**Segmento do documento:**

Falar de África, assim como falar de Brasil, é perceber um processo de colonização de anos e que deixou cicatrizes profundas na formação das nações de hoje. Segundo AUGEL (2007), mesmo chamar de nação é algo ainda muito delicado, pois a identidade de cada país ainda foi muito pouco discutida. A Literatura, portanto, inicia essa construção de uma identidade nacional. O tribalismo, pensamento no qual o povo vivia até antes da colonização, ainda está bastante vivo no continente, como podemos perceber na obra Mayombe, de Pepetela. Ou seja, é preciso, além de tudo, conviver com essas diferenças de tribos (historicamente bastante hostis) para a formação de uma unidade nacional.

**Tarefa proposta 1:** Reescreva o segmento do documento de "Falar de África, assim" até "uma unidade nacional.", inclusive, substituindo "cicatrizes" por "marcas".
**Tarefa proposta 2:**
As afirmações a seguir estão de acordo com o segmento do documento? Responda sim ou não a cada uma e cite literalmente as palavras do segmento que decidem a resposta.
(a) Segundo AUGEL (2007), a identidade de cada país já foi amplamente discutida.
(b) O tribalismo ainda está bastante vivo no continente.
(c) A obra Mayombe é de Pepetela.

**Trecho de origem:**
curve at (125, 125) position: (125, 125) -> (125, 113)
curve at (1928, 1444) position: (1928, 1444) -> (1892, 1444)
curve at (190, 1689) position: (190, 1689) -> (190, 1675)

**Resposta correta 1:**
Falar de África, assim como falar de Brasil, é perceber um processo de colonização de anos e que deixou marcas profundas na formação das nações de hoje. Segundo AUGEL (2007), mesmo chamar de nação é algo ainda muito delicado, pois a identidade de cada país ainda foi muito pouco discutida. A Literatura, portanto, inicia essa construção de uma identidade nacional. O tribalismo, pensamento no qual o povo vivia até antes da colonização, ainda está bastante vivo no continente, como podemos perceber na obra Mayombe, de Pepetela. Ou seja, é preciso, além de tudo, conviver com essas diferenças de tribos (historicamente bastante hostis) para a formação de uma unidade nacional.

**Resposta correta 2:**
(a) Não: "a identidade de cada país ainda foi muito pouco discutida".
(b) Sim: "ainda está bastante vivo no continente".
(c) Sim: "na obra Mayombe, de Pepetela".